Inicio mais essa jornada relembrando uma semana que estive em São Paulo para finalizar um documentário para a Pinacoteca. Como sou um cara de sorte, esbarrei com meus irmãos do Awurê, que estavam se apresentando na Terra da garoa. Assim que cheguei no local, encontrei minha camarada Natara Ney.

Natara é uma mulher preta, pernambucana, periférica, cineasta e jornalista. Sou fã da Natara, nos conhecemos no laboratório da FLUP, desenvolvendo argumentos em parceria com a TV Globo. Eu e Natara temos uma coisa muito forte em comum: o amor ao pagode.

Assim que terminou o show do Awurê, tivemos o mesmo insight e fomos para o Templo Bar assistir ao show do Marquinhos Sensação. Já no táxi, Natara me disse: “Paulinho, eu quero fazer um documentário sobre esses meninos do pagode 90”. Achei o máximo, pois hoje sou cineasta por conta do pagode, foi o pandeiro que me trouxe até aqui, e naquele momento afirmei: “Conte comigo!”.

Fiquei felizão por perceber que uma mulher preta e potente dentro audiovisual está preocupada em documentar o que aqueles “meninos” tiveram de passar, durante uma década pesadíssima socialmente no país, para alavancar um dos ritmos mais tocados no planeta.

Um dupla da pesada

Natara estava ao lado da querida Erika Cândido, que é cria de Vicente de Carvalho, zona norte do Rio de Janeiro e uma das mais requisitadas produtoras do país, com premiações em Rotterdam, Sundance, Cannes, além dos maiores festivais nacionais.

Elas fundaram a Kilomba Produções em 2018, com o objetivo de criar e desenvolver conteúdo audiovisual para diversas plataformas. Um dos principais compromissos das realizadoras é fomentar ecossistemas e cadeia produtiva no audiovisual negro – e o objetivo está sendo cumprido.

O documentário Elza Infinita, realizado pela dupla, segue sua trajetória de sucesso, sendo finalista do New York Film Festival, considerado um dos principais festivais de cinema do mundo. A indicação mostra a potência do audiovisual das mulheres negras brasileiras.

Erika, em 2021, foi responsável pela direção de produção do especial Isso é Coisa de Preta, para o canal GNT. Natara encarou o desafio de montar mais de 20 longas metragens e séries. Recebeu diversos prêmios de montagem com os filmes Divinas Divas, Mistério do Samba e Um Outro Ensaio. Nos últimos anos, dedicou-se à criação de roteiros e à direção.

O que Quero Dizer Quando Falo de Amor

Poderia ficar aqui escrevendo sobre essa dupla por um bom tempo, pois o meu lado fã dessas duas mulheres cineastas me coloca em uma situação bem tranquila de perceber que o cinema preto brasileiro está muito bem respaldado, já que Natara Ney e Erika Candido estão juntas e na linha de frente.
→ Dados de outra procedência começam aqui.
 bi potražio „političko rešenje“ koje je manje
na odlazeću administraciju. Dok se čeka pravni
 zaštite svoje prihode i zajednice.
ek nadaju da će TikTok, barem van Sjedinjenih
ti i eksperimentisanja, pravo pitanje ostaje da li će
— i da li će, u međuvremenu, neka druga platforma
Em 2023 vamos ver amor negro nas telas, as cineastas estão em fase de finalização do roteiro da série documental O que Quero Dizer Quando Falo de Amor. Ganhadora do edital de desenvolvimento de roteiro da Rio Filme de 2021, a série se propõe a falar sobre amor, sexo e relacionamentos afetivos com foco na população negra, mas abrindo espaço para o diálogo com a população não negra.

Que a Kilomba Produções tenha vida longa e próspera, para que nós possamos do lado de cá, seguir contemplados pelas suas obras audiovisuais de excelência e potência, mostrando ao planeta que temos mulheres pretas competentes e que nos representam muito bem, provando ao mundo que é possível fazer audiovisual com afeto e olhar periférico.

Sigam firmes, queridas Kilombas.
Axé!

Paulinho Sacramento é carioca, cineasta, artista residente de pesquisa em artes do MAM-RJ (Museu de Arte Moderna do Rio de Janeiro), gestor cultural, diretor do Rio Mapping Festival, Imperiano de Fé e vascaíno.